Hereupon Martin joined us, a samoosa half-raised to his mouth. He hadn’t heard about the incident. He put the samoosa down.
I admired the way he approached the thing. First he made sure he had all the details right, and in particular that the boys were not going to be withdrawn. Then he said You will have to excuse me. The maid came in to say dinner was served just as he walked out. Margaret’s husband tried to fix things by saying they might do something next term, if they could think of something, and reminded us how impossible it had been when they tried correspondence school for the boys. But Martin had picked up his daypack and was gone.
The only scene like it I had been through involved a dinner destroyed when a guy left abruptly as some veterans of therapy were all agreeing how much they hated their parents. He was European and had apparently never mentioned to anyone present that his parents had died in a concentration camp. It was no help, but anyway I followed Martin out into the street. May I stride with you? I asked him when I caught up with him.

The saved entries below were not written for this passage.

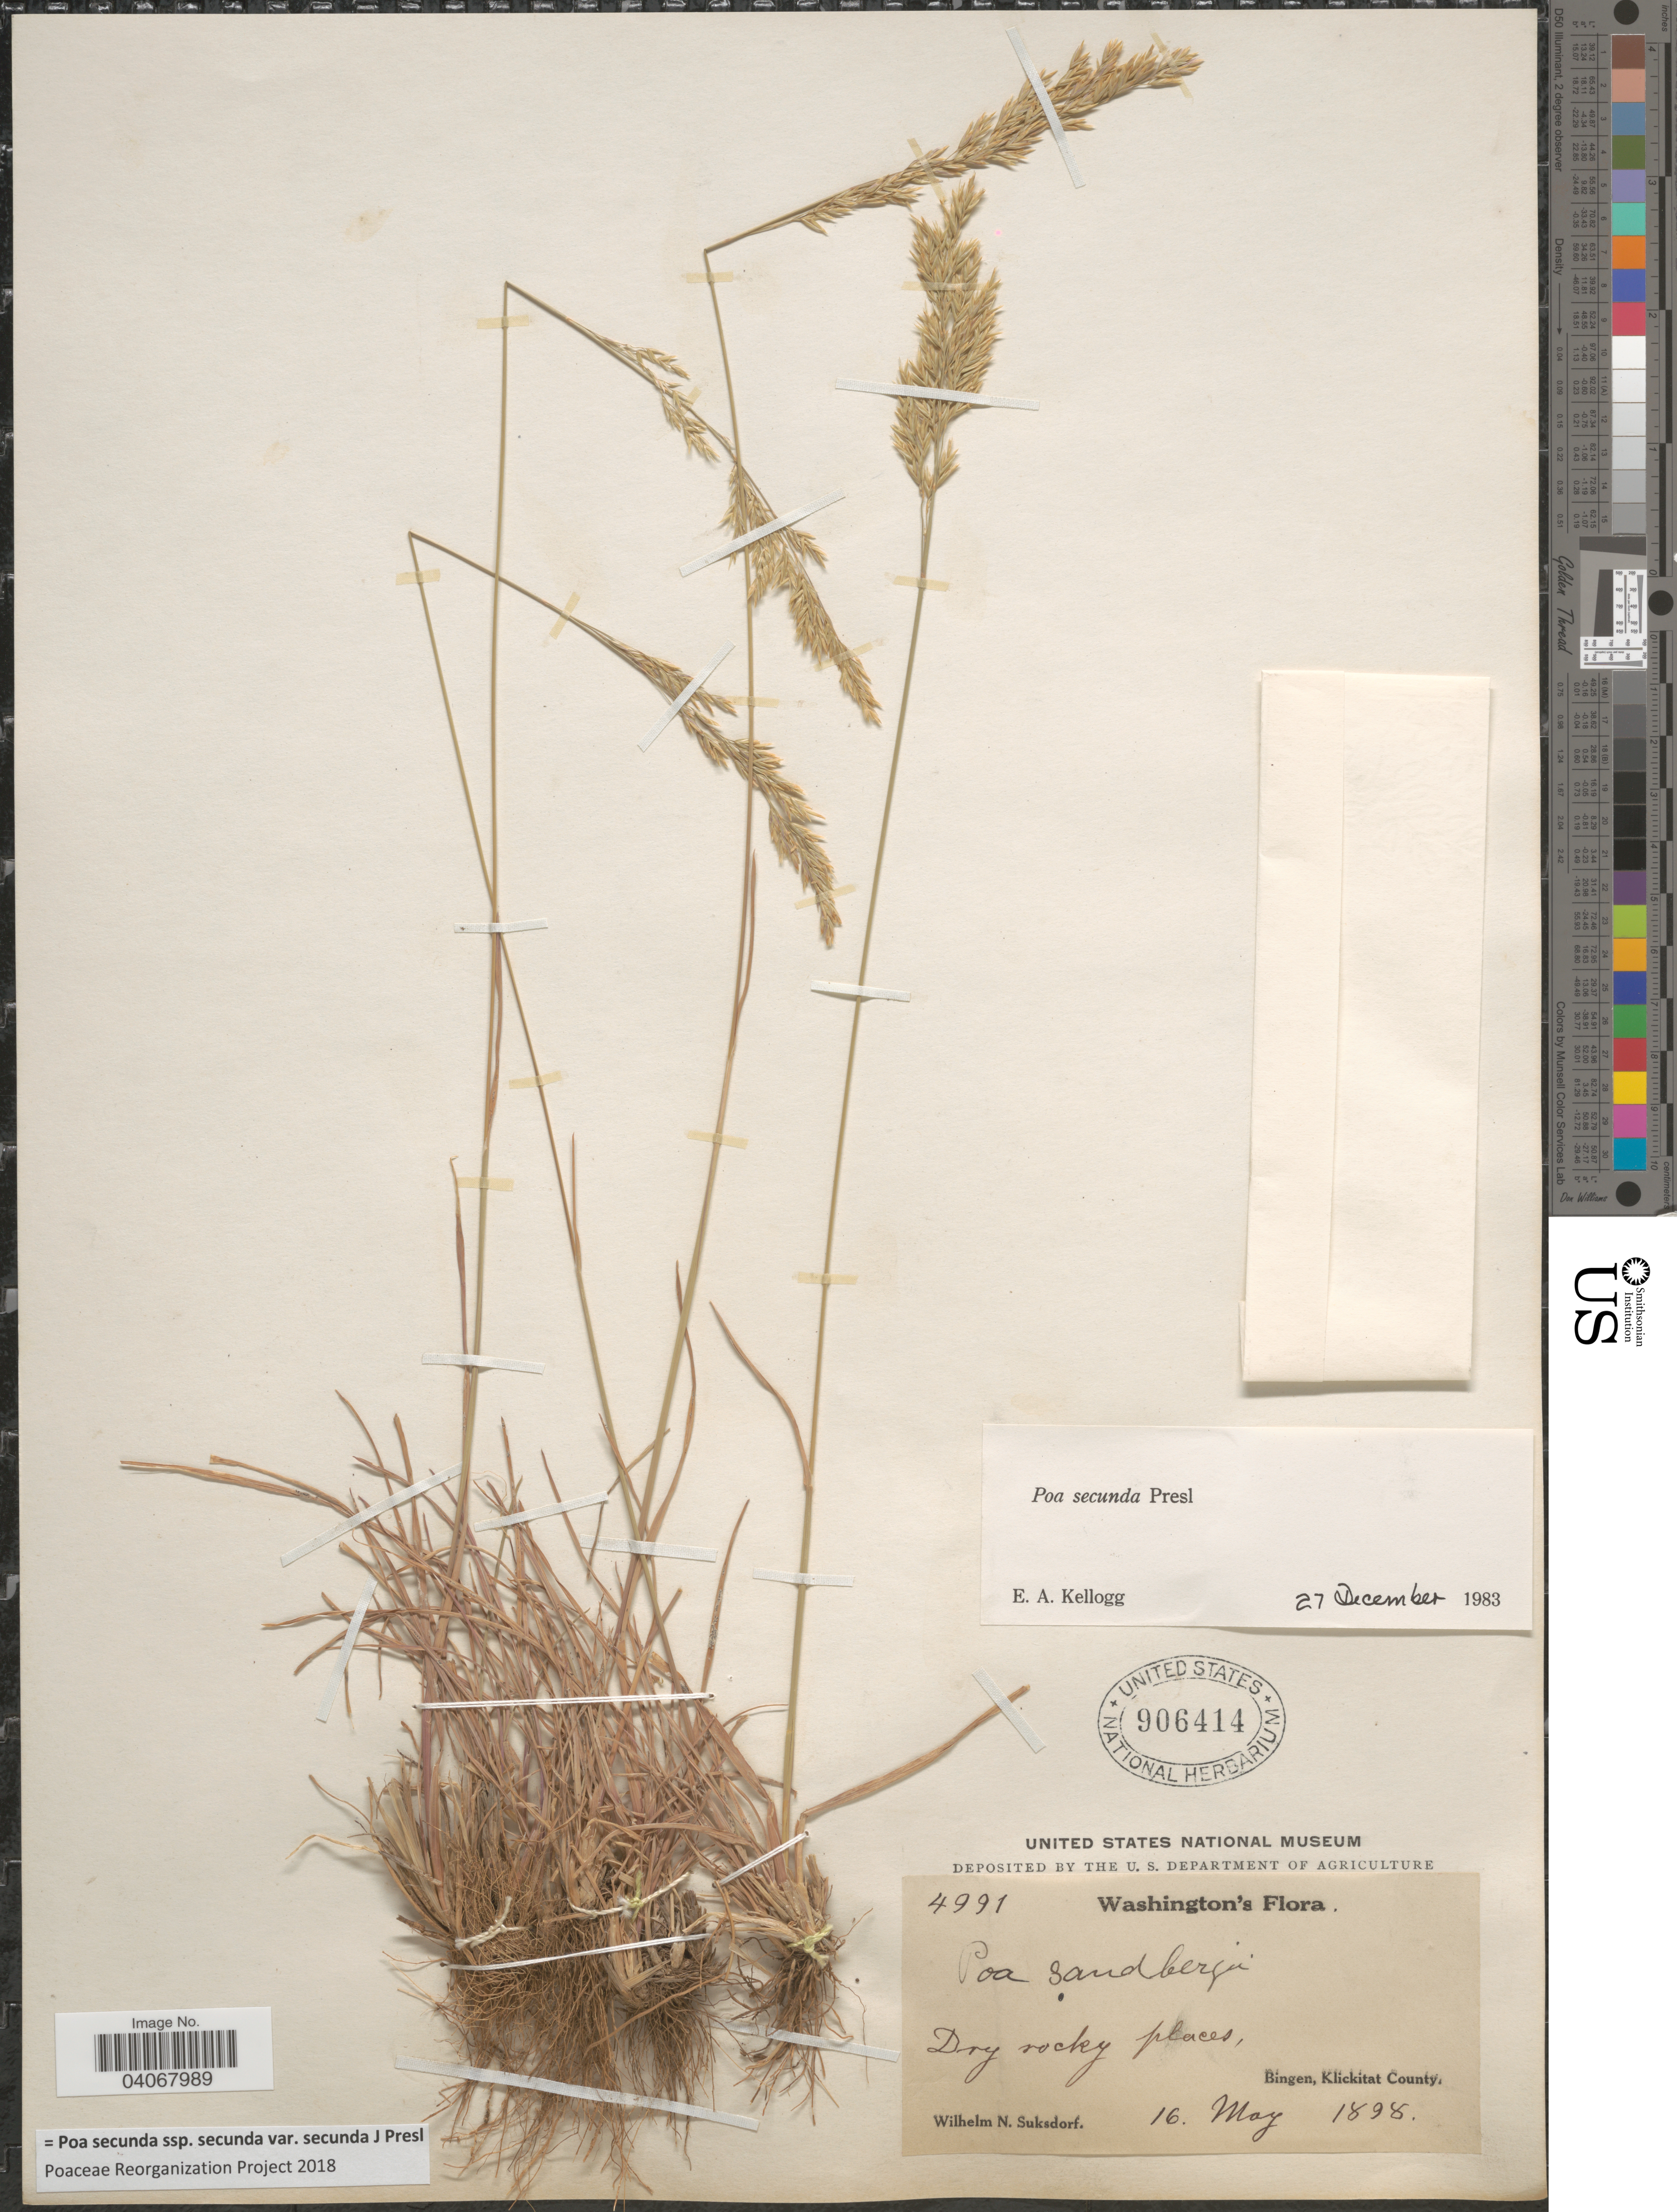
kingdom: Plantae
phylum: Tracheophyta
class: Liliopsida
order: Poales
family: Poaceae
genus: Poa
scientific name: Poa secunda subsp. secunda var. secunda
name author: J. Presl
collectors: W. N. Suksdorf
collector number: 4991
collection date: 1898-05-16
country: United States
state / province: Washington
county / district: Klickitat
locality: Dry rocky places, Bingen, Klickitat County.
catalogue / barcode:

So then we began bantering. He was very cockney, to my ear. I told him that as a South African male he was better off avoiding a meal that was too fatty anyway. They’re at hugely high risk for heart attack, genetically. He said he knew that South African males up to age forty-five had the world’s highest coronary rate but that his explanation was different to mine, as he put it, he would bet. He said Did you know the rate in South African men is the same to the second decimal as the rate for prison guards as a class around the world, and what does that say to you? I said I wouldn’t deign to reply, it was so obvious. Then I asked him if he knew that the best gene pool against coronaries was living right next door to the Boers in the form of the Bantus and especially the southern Sotho. I mentioned studies showing that a tendency to early coronaries had been concentrated in the Boers by inbreeding but that all around, you had the Bantu tribes, with the lowest coronary rates in the world. Only apartheid stood between them. We agreed on the irony of it all: Boer and Bantu, made for each other. I can eat anything, he said, not being a Boer. He was from Natal. His position was that he was responsible for my leaving the dinner, so he would take me to his place and feed me. He knew I entirely understood why he’d felt he had had to leave.
His place, his one-room cement hut, was in a poor neighborhood but not the worst. He had his own standpipe in the yard and his own outhouse. He had a paraffin stove, used mainly to burn letters and documents. He had almost no chattels. Everything had to be kept to the minimum, so that he could decamp instantly and so that there would be nothing in the place he would ever have to come back for. This was another world to me. He was a musicologist. He had taken up the recorder, but only because it was portable. He could play beautifully. His real instrument was the viola da gamba. This whole time we were getting acquainted he was looking for food to serve us, including stepping out to check with his impoverished neighbors to see if they could lend him something when he discovered he had nothing except an ancient orange and two cans of pilchards. This was a man who loved to talk. We fascinated each other. Finally he permitted me to take him to a restaurant — only the most nominal, poorest, most working-class restaurant would do — where we talked endlessly some more. It emerged that he had conflicted feelings toward Americans, which I discovered my working-class origins had a slightly mollifying effect on. I highlighted them and it was all right. He came back with me to my place.